Labor is concerned that the loss of the expertise and statutory powers that currently exist would be detrimental and result in Australians, who have worked hard for their retirement savings, being denied access to a specialist tribunal which deals solely with superannuation matters. The Prime Minister promised a new tribunal in October 2016. This bill has no new tribunal; instead, it abolishes an existing tribunal. This amendment will protect that tribunal. What we get in AFCA is no significant change from the existing arrangements for disputes from banks. But for superannuation disputes, we get the abolition of a tribunal—a strong statutory tribunal that, resource constraints aside, has served Australians well in handling complicated and heated superannuation disputes, and it does that in an accessible, fair and conclusive manner.

Labor will not accept this government abolishing a crucial piece of the architecture of Australia's superannuation system. We urge this parliament to stand up and prevent a reduction in consumer protections and outcomes that will come from the abolition of the Superannuation Complaints Tribunal and its replacement with a private body, a generic, one-stop ombudsman scheme. There is very little change in this bill for customers who have a dispute with the banks. They can go to an ombudsman scheme now. AFCA will be an ombudsman scheme as well, and AFCA has no new powers for these disputes. The Prime Minister promised a tribunal. The bill fails to deliver one. Instead, what this bill presents is a rebadging of the existing Financial Ombudsman Service and the Credit and Investments Ombudsman and the abolition of a tribunal, the Superannuation Complaints Tribunal.

In relation to superannuation disputes, this bill represents a substantial reduction in the quality of dispute resolution in its attempt to replace a statutory Superannuation Complaints Tribunal, with specialist expertise for complex super disputes, with a generic private body one-stop shop ombudsman whose powers are based on contract law. As such, we commend this amendment, as it protects the quality and integrity of superannuation dispute resolution by retaining the Superannuation Complaints Tribunal.

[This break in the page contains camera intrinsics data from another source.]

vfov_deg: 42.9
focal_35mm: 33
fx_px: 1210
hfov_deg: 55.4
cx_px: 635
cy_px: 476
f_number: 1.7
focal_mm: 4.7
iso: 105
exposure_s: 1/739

I would urge all of the crossbench to support what has been a very effective, efficient and longstanding tribunal with runs on the board in dealing with the specialist issues that arise from superannuation.

The problem that we have is that this government does everything in its power to resist superannuation being delivered to working-class people in this country. It resisted superannuation being introduced in the first place. It continues to resist increases to superannuation for workers who need superannuation so that they can retire with dignity. This is part of its attack on superannuation. It removes a tribunal that has worked effectively and efficiently over many years. It takes it away from a statutory organisation to a privately run organisation.

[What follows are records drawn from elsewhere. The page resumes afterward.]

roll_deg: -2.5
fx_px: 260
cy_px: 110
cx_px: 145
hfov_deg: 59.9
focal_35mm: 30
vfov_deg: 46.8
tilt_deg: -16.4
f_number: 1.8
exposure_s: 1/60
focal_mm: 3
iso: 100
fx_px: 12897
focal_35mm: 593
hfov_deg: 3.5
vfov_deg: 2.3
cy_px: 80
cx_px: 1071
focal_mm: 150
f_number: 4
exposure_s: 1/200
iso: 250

We don't believe it's the appropriate way to go. We would hope that the crossbench supports our position. The crossbench should not be aligning itself with the government to further attack the efficacy of the superannuation system in this country. I would ask One Nation to give serious consideration to supporting this body, the Superannuation Complaints Tribunal, that has been effective, that has been efficient and that looks after families—it's not just workers; it's families—who end up in disputes or disagreements over superannuation payments. I ask that One Nation continues to support the Superannuation Complaints Tribunal as the most effective and longstanding proposition to deal with these superannuation disputes.

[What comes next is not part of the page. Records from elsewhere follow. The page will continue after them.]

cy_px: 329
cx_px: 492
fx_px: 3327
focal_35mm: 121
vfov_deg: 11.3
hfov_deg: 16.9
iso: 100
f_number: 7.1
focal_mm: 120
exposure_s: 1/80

I take the view that these are important issues that we should deal with. Just before we go on, I'd like the minister to answer these questions: can the minister confirm that the SCT will be wound up four years after the bill receives royal assent; can the minister confirm that the SCT has provided advice to the government that, on current funding levels, the SCT will not be able to finalise all disputes until December 2022, over five years away; and can the minister guarantee that the SCT will receive additional funding from the government to resolve the disputes?